Wheeler was at the top of a defense that actually looked like a defense this year, some early games basically scrimmages as they worked on feeling out what works best for the squad they have. Early on, for example, this year’s game against Bethune-Cookman looked a little iffy thanks to some offensive bursts from the Wildcats, but ultimately adjustments were made and the Mean Green offense figured out how to score, seemingly for the first time.

Like an expansion team figuring out to mesh with a mishmash of old and new players, the B-C game was where things finally clicked and we started seeing flashes of what this team is capable of. It’ll take a few years until this is a squad of solely Littrell and Ekeler recruits (and let’s give OC Graham Harrell his due, as well), but the defense far outmatched the offense this year and in a conference like this one, that defense makes all the difference in the world.

Grade: B-

Looking Ahead

NCAA Football: Heart of Dallas Bowl-Army vs North Texas Sean Pokorny-USA TODAY Sports

Despite the bowl loss, expectations in Denton haven’t been this high since 2004, the last time North Texas won a conference championship.
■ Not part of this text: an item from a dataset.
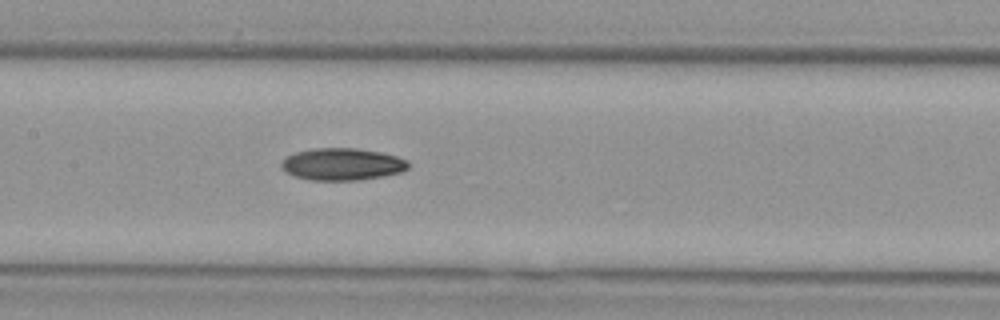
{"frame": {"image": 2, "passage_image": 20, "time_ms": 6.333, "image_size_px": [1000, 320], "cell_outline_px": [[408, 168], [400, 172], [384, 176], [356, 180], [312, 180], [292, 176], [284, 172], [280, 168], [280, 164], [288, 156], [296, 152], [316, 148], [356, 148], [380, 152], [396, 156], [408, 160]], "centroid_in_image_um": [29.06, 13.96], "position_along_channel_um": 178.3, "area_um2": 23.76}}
The pieces are all there, though success isn’t guaranteed, as we see how these things actually play out over the next few years.
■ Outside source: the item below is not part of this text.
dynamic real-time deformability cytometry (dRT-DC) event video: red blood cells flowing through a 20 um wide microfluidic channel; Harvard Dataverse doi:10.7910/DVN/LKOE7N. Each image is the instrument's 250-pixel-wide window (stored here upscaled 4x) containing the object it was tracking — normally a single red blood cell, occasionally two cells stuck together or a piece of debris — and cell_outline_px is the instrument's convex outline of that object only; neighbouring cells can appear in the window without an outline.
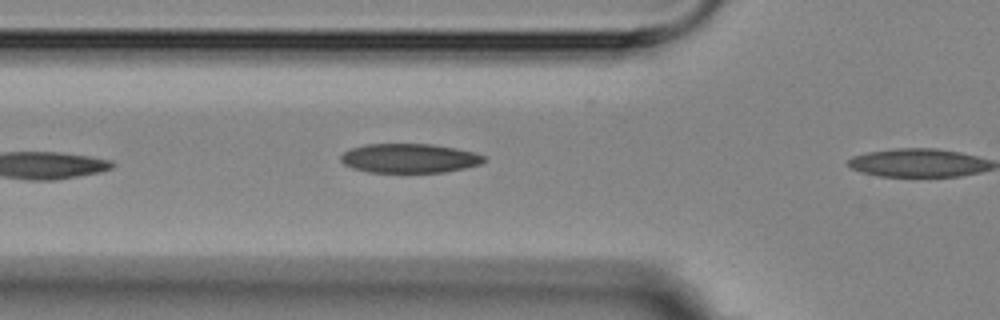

Unlike some of the larger Power 5 schools, particularly the ones in Texas, the culture is still figuring itself out as well, as during the early years of FBS life, there was next to no on-campus pride or support for the football team, and hats and jerseys for more famous Texas schools were more commonly seen on campus.

But thanks to a new conference and new philosophy, North Texas has been allowed to grow as a program, and enjoy better exposure at the national level. In fact, Conference USA squads this year overall have enjoyed more media exposure than at any time since realignment. This plus a new AD for the first time in 15 years is cause for excitement, and actual on-field results even more so.

Schedule-wise, 2017 will see the Mean Green face off against an FCS team from their former Southland Conference, the Lamar Cardinals, who finished 3-8 this year. Lamar just reinstated their football program in 2010, so in a way it’s kind of flattering that it’s North Texas doling out a paycheck game for once, their recent history with FCS teams notwithstanding.

Next year also sees a return trip to play an Iowa team that lost to an FCS team this year— though that team was North Dakota State and time will tell if the Mean Green are on that level come the fall. UNT also travels into the metroplex to face a similarly rebuilding SMU squad, and hopefully this year’s lessons can turn into a victory this time around, setting up a more successful year in conference play.

Despite the disappointing end, this season was a success as Littrell should have a more seasoned team next year capable of making noise in C-USA.